I could measure inter-core latency for atomic operations. It’s overall uniform across the 8 cores because they all share the same L3 cache, which is great. The values are excellent (27-28ns for R/O accesses, 56ns for A55 to anything, 67ns for A76-A76) and much better than the last Xeons I tested.
I have also run my usual build test. The build times are the shortest I’ve seen to date on this test, x86 included, and they’re twice as fast as the Odroid-N2+ at 2.4 GHz, which was the previous winner ( http://wiki.ant-computing.com/Choosing_a_processor_for_a_build_farm ).
As Thomas also noticed, the memory performance is excellent, and definitely participates to the very high build speed (since gcc is extremely sensitive to both latency and bandwidth). Having 4 channels very likely maintains low latencies even when all cores are loaded.
I also noticed that an extlinux.conf is used to pass the kernel parameters. Thanks for that! It’s so much easier than having to figure how to fiddle with a boot_param variable in a u-boot environment!
Oh and by the way, the board doesn’t particularly heat up during build sessions, so it seems like great components were chosen.

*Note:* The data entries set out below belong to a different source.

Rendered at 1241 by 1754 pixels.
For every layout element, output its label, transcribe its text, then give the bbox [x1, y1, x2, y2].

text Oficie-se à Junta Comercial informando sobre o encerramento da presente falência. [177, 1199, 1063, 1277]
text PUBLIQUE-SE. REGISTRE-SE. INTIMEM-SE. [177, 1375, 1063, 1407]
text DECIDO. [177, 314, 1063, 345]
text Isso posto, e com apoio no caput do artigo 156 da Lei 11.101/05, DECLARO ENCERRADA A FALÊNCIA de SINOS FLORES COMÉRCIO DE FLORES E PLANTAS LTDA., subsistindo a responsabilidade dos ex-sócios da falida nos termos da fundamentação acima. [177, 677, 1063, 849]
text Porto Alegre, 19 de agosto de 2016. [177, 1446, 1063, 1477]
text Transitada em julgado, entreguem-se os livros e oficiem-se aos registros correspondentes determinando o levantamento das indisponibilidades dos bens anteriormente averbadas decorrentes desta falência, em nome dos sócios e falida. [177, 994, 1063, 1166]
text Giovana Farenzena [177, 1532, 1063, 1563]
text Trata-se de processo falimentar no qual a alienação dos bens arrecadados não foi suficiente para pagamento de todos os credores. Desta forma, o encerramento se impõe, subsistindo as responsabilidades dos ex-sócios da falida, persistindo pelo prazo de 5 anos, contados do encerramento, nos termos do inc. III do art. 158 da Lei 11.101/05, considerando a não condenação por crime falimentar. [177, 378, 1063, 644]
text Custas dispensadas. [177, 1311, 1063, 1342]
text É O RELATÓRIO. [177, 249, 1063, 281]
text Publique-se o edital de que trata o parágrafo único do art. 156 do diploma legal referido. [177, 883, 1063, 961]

I noticed two small problems on the hardware layout though, that were already suspected from the photos. The holes for the heat sink not being centered around the SoC make it almost not touch the SoC (I’ll try to upload photos). This can certainly be arranged by placing something as high as the SoC at the opposite side. The second problem is the location of the heat shink hole that goes directly under the M.2 location. The plastic part is particularly high and I think it will cause trouble with some M.2 boards, though with flat screws it shouldn’t be a problem.